Now when Milly is out walking with me, she stays close to my side, as if she might be afraid of getting lost. She moves around the house much more slowly, too. When she stands, stiffly, it is on little legs that Mike has observed are arthritic. We have been adding glucosamine powder to her food, and that has helped.

But we are trying to prepare ourselves for the inevitable, while holding onto a brave denial scenario: after all, she still likes her food, she still snaps at strangers, she still… and so on.
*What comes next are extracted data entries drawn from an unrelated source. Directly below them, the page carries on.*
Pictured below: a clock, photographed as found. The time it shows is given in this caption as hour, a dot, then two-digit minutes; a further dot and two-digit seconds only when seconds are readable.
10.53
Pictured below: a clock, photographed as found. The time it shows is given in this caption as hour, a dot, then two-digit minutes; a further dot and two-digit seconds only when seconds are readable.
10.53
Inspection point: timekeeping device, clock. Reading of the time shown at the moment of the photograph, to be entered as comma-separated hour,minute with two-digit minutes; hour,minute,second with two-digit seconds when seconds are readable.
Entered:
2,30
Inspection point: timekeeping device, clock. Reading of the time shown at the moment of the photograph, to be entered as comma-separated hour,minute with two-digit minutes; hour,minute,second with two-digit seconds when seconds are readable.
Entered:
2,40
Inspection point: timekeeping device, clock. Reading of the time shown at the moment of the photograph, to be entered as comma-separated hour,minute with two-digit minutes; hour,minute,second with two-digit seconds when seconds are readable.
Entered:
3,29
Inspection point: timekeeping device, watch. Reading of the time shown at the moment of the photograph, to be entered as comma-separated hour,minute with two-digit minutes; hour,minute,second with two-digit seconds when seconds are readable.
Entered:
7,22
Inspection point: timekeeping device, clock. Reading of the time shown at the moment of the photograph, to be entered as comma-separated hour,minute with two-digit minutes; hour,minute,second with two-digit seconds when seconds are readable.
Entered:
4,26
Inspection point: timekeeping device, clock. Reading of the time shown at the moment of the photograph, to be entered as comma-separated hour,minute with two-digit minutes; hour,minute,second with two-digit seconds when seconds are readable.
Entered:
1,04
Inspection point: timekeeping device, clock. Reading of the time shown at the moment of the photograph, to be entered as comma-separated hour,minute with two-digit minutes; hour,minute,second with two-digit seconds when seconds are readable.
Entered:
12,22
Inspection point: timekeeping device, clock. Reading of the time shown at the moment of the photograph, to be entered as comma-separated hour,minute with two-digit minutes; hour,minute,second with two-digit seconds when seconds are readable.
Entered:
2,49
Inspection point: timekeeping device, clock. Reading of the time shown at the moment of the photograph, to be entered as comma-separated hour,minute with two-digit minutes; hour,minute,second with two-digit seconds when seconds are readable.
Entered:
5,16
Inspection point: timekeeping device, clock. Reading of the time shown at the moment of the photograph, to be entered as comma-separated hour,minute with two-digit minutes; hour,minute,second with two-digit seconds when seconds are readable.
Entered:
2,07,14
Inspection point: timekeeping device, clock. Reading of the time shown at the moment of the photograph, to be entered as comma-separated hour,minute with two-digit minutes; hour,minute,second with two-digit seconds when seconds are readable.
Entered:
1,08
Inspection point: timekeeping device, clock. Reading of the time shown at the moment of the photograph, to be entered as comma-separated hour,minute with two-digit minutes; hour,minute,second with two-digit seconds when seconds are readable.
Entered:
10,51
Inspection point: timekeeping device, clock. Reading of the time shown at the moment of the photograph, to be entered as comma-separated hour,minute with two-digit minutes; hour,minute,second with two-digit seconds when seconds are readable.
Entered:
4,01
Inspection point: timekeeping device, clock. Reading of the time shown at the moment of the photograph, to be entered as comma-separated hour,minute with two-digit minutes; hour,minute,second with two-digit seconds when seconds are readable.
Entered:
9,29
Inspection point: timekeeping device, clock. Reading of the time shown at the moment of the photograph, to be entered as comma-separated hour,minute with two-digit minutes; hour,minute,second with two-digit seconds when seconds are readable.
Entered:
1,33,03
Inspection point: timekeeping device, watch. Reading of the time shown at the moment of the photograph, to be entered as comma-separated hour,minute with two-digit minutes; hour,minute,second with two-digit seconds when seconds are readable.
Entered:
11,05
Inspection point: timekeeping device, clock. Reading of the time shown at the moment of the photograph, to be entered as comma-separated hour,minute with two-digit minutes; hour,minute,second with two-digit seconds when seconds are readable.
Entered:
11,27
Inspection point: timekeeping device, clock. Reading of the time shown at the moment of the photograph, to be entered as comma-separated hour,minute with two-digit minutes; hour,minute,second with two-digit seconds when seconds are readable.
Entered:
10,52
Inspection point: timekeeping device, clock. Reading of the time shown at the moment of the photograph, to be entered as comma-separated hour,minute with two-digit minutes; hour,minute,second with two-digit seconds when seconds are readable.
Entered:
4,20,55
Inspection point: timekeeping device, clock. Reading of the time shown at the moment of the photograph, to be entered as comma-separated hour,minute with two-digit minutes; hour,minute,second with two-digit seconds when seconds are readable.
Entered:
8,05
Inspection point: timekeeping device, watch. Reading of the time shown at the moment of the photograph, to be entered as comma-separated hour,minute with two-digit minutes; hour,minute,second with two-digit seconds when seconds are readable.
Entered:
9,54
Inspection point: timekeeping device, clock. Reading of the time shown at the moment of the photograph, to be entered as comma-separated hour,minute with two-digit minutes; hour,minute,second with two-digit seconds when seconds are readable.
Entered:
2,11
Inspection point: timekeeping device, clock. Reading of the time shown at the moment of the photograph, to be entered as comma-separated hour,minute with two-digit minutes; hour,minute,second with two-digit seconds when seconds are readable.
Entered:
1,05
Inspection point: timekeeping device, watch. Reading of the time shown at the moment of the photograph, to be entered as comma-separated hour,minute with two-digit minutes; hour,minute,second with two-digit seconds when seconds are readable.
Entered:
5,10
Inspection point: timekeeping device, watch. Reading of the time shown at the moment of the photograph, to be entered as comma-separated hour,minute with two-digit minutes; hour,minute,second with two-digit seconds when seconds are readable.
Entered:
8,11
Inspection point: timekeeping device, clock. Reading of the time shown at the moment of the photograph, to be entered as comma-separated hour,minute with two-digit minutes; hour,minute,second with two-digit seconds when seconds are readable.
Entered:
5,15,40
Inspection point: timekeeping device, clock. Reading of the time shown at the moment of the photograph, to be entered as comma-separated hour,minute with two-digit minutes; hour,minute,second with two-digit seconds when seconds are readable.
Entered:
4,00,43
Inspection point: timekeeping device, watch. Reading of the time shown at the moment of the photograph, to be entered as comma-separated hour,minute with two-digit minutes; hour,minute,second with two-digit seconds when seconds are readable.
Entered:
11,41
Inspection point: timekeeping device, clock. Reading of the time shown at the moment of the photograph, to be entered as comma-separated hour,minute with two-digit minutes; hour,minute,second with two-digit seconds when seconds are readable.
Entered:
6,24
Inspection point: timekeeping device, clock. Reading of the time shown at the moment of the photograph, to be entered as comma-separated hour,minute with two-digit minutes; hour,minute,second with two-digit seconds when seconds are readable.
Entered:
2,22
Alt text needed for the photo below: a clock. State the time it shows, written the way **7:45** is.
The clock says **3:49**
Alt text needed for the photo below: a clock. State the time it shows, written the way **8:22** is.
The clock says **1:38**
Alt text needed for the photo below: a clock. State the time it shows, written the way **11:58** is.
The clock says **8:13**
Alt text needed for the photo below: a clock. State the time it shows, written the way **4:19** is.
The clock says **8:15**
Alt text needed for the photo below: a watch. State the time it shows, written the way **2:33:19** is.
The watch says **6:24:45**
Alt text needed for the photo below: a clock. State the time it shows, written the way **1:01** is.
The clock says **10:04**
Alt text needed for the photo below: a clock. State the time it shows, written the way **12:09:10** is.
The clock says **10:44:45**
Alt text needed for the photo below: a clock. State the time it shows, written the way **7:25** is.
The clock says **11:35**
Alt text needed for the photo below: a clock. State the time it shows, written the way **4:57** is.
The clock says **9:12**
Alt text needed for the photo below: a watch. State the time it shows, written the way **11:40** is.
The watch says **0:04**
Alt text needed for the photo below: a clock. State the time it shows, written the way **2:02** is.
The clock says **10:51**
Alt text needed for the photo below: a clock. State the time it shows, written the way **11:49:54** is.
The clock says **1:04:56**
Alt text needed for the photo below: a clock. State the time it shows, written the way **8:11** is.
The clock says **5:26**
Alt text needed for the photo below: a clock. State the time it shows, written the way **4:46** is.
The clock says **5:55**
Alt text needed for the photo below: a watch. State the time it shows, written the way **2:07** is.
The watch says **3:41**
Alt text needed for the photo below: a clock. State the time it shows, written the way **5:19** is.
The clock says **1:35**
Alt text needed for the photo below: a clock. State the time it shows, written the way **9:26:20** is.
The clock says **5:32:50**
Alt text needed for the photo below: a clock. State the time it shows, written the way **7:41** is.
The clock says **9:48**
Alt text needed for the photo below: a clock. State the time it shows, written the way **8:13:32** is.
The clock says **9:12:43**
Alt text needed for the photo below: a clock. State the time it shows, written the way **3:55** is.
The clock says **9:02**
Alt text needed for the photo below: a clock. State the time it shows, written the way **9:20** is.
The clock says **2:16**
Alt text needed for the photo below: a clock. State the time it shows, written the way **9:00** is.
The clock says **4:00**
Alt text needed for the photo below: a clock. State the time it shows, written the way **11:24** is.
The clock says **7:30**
Like most people, I had thought that ‘dog years’ to human years were a simple seven-to-one. But that is incorrect. The right formula, from those who study these things, is: 10.5 dog years per human year for the first 2 years, then 4 dog years per human year for each year after. It makes much more sense.

By that way of counting Milly, who is 14 — is, if she were human, 69. My age.

No wonder I am watching with a certain fascination the gradual setting of her glorious sun. No wonder I am attentive to and curious about each new sign of senility in her.

And no wonder that I have been treating her with new respect, she who guarded the house for so many years, who bared her teeth when a stranger got too close to us, who warned us of approaching visitors, some of them unwanted. She deserves that respect now, living out the long autumn of her life alongside us.

No wonder, when I pass her, I look into her eyes, suddenly clouded with cataracts, and whisper, louder than before, ‘Good girl.’

 

NOTE: On October 4, 2012, Milly passed away peacefully in her sleep under the dining room table…dreaming, one hopes, of juicy bones and running through arroyos. Dreaming, also, of looking at us through clear, youthful eyes, seeking the loving approval that we, mere humans, tried as generously as we could to give.